Arrestato a Mosca ancora una volta Alexey Navalny, nemico #1 del “neo” presidente russo Vladimir Putin

Lo scorso sette maggio si è insediato il quarto mandato consecutivo del presidente russo Vladimir Putin. Il sabato prima, esattamente il 5 maggio, in moltissimi si riversavano nelle piazze russe per protestare contro quella che appare come una dittatura mascherata: altrettanti sono stati fermati e arrestati.

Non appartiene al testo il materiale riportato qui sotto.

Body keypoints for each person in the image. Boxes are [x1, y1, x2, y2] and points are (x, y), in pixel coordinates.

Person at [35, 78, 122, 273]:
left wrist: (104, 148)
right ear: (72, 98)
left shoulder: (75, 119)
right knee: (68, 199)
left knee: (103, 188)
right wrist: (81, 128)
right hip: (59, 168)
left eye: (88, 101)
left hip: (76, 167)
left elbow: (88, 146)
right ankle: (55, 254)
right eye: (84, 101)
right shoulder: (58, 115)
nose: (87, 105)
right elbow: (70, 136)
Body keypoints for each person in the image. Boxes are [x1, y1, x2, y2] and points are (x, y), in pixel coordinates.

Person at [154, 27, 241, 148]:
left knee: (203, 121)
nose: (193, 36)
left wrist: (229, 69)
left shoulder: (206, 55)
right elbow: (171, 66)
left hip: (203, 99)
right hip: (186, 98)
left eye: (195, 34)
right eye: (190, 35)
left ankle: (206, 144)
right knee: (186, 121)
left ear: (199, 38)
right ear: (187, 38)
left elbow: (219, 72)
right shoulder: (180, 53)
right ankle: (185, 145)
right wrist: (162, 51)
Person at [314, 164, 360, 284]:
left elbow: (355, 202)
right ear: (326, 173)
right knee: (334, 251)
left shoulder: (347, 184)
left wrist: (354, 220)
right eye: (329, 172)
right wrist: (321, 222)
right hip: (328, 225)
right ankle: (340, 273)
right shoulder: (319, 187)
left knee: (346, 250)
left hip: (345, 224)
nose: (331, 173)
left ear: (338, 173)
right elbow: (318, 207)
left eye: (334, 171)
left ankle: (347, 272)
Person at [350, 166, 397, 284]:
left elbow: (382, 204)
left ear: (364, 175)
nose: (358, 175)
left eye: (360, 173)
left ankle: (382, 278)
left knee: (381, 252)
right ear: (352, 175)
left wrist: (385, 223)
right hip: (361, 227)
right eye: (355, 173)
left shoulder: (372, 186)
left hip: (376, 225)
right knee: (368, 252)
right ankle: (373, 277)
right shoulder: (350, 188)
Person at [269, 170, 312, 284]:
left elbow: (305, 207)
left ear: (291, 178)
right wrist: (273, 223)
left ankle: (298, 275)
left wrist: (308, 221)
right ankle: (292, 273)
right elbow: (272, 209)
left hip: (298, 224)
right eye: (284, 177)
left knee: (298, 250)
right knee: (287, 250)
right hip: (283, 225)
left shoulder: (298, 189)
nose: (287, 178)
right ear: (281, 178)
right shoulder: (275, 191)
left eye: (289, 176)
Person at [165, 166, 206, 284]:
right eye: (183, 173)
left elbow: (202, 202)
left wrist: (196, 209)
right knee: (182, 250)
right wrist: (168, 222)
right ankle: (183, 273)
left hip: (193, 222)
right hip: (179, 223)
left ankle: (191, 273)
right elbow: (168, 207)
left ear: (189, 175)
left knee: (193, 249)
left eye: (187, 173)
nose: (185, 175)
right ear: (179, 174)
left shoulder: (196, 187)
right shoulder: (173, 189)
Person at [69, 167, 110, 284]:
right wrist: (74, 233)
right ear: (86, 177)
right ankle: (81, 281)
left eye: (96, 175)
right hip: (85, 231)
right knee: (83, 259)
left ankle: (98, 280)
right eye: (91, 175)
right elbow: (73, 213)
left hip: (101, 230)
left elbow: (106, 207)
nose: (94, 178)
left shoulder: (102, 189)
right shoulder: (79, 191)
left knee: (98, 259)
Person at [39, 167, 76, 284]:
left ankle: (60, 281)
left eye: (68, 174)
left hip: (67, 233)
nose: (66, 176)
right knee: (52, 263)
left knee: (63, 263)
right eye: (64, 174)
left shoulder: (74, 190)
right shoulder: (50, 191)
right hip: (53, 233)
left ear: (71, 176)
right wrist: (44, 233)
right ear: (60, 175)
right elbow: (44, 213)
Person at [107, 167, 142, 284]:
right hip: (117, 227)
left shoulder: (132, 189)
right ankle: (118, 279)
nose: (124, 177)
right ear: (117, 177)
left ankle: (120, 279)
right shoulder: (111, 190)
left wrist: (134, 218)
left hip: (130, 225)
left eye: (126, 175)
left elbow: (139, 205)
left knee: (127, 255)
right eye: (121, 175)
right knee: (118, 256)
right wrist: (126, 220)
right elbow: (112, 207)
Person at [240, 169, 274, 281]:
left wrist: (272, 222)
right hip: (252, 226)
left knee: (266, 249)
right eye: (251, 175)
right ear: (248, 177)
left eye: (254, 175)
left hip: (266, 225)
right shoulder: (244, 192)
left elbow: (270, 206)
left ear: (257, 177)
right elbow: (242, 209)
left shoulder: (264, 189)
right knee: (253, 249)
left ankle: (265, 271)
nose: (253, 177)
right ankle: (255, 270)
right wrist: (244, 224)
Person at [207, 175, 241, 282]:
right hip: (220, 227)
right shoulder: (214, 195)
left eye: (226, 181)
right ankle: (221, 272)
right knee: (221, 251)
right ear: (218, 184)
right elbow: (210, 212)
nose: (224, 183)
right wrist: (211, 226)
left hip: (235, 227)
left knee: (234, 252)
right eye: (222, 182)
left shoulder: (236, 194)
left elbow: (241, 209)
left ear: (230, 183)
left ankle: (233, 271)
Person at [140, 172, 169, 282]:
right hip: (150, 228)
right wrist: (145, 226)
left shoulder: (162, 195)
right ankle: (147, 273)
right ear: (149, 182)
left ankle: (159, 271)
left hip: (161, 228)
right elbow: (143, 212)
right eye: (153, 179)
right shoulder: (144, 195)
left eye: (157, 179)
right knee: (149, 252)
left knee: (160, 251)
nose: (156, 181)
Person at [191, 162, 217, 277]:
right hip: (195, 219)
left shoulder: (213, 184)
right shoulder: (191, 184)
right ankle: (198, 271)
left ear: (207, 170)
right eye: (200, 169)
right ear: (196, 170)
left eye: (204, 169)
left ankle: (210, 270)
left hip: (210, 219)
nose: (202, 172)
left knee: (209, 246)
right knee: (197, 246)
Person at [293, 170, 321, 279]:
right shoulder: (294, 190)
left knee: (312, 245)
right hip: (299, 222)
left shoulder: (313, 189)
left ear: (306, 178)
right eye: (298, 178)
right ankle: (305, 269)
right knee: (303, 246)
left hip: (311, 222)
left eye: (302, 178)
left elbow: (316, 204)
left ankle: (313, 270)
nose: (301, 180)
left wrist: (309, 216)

Tra questi, Alexey Navalny, da anni il principale oppositore del presidente Putin.

Il fermo di Navalny è avvenuto in piazza Puskin, a Mosca durante un corteo che secondo le autorità russe non sarebbe stato autorizzato e che ha visto lo scontro tra oppositori e sostenitori del governo Putin che avanzavano al grido di “patria e libertà”. Le manifestazioni in tutto il Paese sono frutto del movimento “Per noi Putin non è lo zar”, organizzato dallo stesso Navalny in circa 90 città: hanno visto finora l’arresto di 1350 persone, di cui 600 solo a Mosca. Tra di loro anche 5 giornalisti. Persino l’Unione Europea ha tuonato contro il gesto chiedendo la liberazione dei “manifestanti pacifici e dei cronisti”.

Alcune delle persone fermate hanno inspiegabilmente riportato graffi e lividi. Pochi giorni prima le autorità avevano avvisato circa i pericoli che si potevano correre nel partecipare a cortei non autorizzati. E Navalny aveva risposto: “Se rimanete a casa la banda Putin distruggerà il Paese e vi priverà del futuro”.

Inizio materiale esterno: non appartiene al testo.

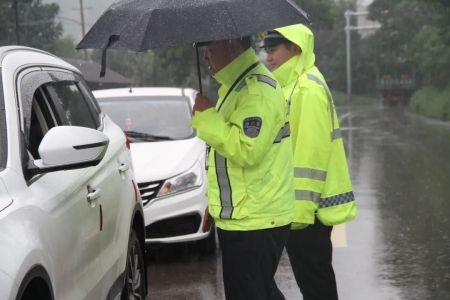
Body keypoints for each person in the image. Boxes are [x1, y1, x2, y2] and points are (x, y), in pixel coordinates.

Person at [191, 37, 294, 300]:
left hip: (255, 218)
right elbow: (228, 160)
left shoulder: (255, 91)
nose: (206, 59)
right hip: (245, 214)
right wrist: (217, 206)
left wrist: (206, 117)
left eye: (210, 50)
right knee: (255, 292)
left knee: (251, 293)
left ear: (233, 45)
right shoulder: (236, 87)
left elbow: (247, 150)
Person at [262, 24, 358, 300]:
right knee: (313, 281)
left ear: (296, 48)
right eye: (266, 51)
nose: (268, 58)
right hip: (303, 207)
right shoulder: (293, 85)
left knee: (316, 283)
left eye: (273, 50)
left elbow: (310, 155)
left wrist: (300, 214)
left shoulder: (307, 88)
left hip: (308, 210)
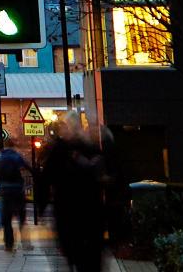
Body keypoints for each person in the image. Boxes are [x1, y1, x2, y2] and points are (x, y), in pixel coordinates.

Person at [43, 117, 108, 272]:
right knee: (89, 255)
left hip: (69, 211)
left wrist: (43, 204)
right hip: (90, 211)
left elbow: (46, 178)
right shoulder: (91, 148)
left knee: (75, 252)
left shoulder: (59, 149)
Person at [0, 140, 31, 252]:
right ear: (13, 146)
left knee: (7, 220)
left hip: (5, 192)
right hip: (18, 191)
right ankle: (26, 243)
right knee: (21, 219)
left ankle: (9, 244)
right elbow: (27, 167)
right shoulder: (16, 156)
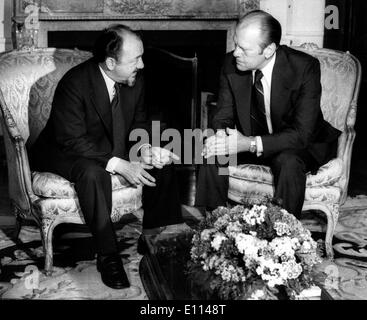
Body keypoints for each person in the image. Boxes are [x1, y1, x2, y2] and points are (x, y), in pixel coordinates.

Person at [29, 24, 184, 289]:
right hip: (63, 150)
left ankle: (154, 237)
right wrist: (120, 164)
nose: (142, 65)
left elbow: (139, 124)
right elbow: (72, 139)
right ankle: (108, 255)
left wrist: (145, 149)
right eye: (136, 59)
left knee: (162, 162)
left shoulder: (134, 80)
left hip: (106, 144)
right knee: (93, 173)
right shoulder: (75, 83)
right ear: (111, 62)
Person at [195, 10, 341, 218]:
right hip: (251, 140)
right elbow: (222, 117)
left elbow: (301, 134)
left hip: (298, 145)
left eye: (244, 49)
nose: (236, 52)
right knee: (212, 151)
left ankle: (283, 235)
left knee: (288, 161)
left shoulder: (304, 68)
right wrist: (220, 138)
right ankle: (215, 224)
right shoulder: (231, 63)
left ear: (269, 49)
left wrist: (249, 143)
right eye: (236, 44)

Tutto questo avviene a pochi mesi di distanza dal rigetto della candidatura alle presidenziali dello stesso Navalny: il 25 dicembre scorso l’oppositore #1 è stato giudicato incandidabile per “problemi con la giustizia” (in passato è stato condannato a 5 anni per appropriazione indebita, ndr). Un po’ strano per un presidente che si sceglie gli amici pregiudicati e contemporaneamente politici, no?

Eppure Alexey di Russia sembra essere un osso duro, difficile da scalfire: dal carcere ha attivato un numero verde a sostegno delle persone fermate, sponsorizzato sul canale Twitter “Navalnylive” a cui hanno aderito anche il gruppo punk Pussy Riot.

Tra i due, “chi l’ha dura la vince” e speriamo non sia sempre lo stesso con gli stessi sporchi mezzi.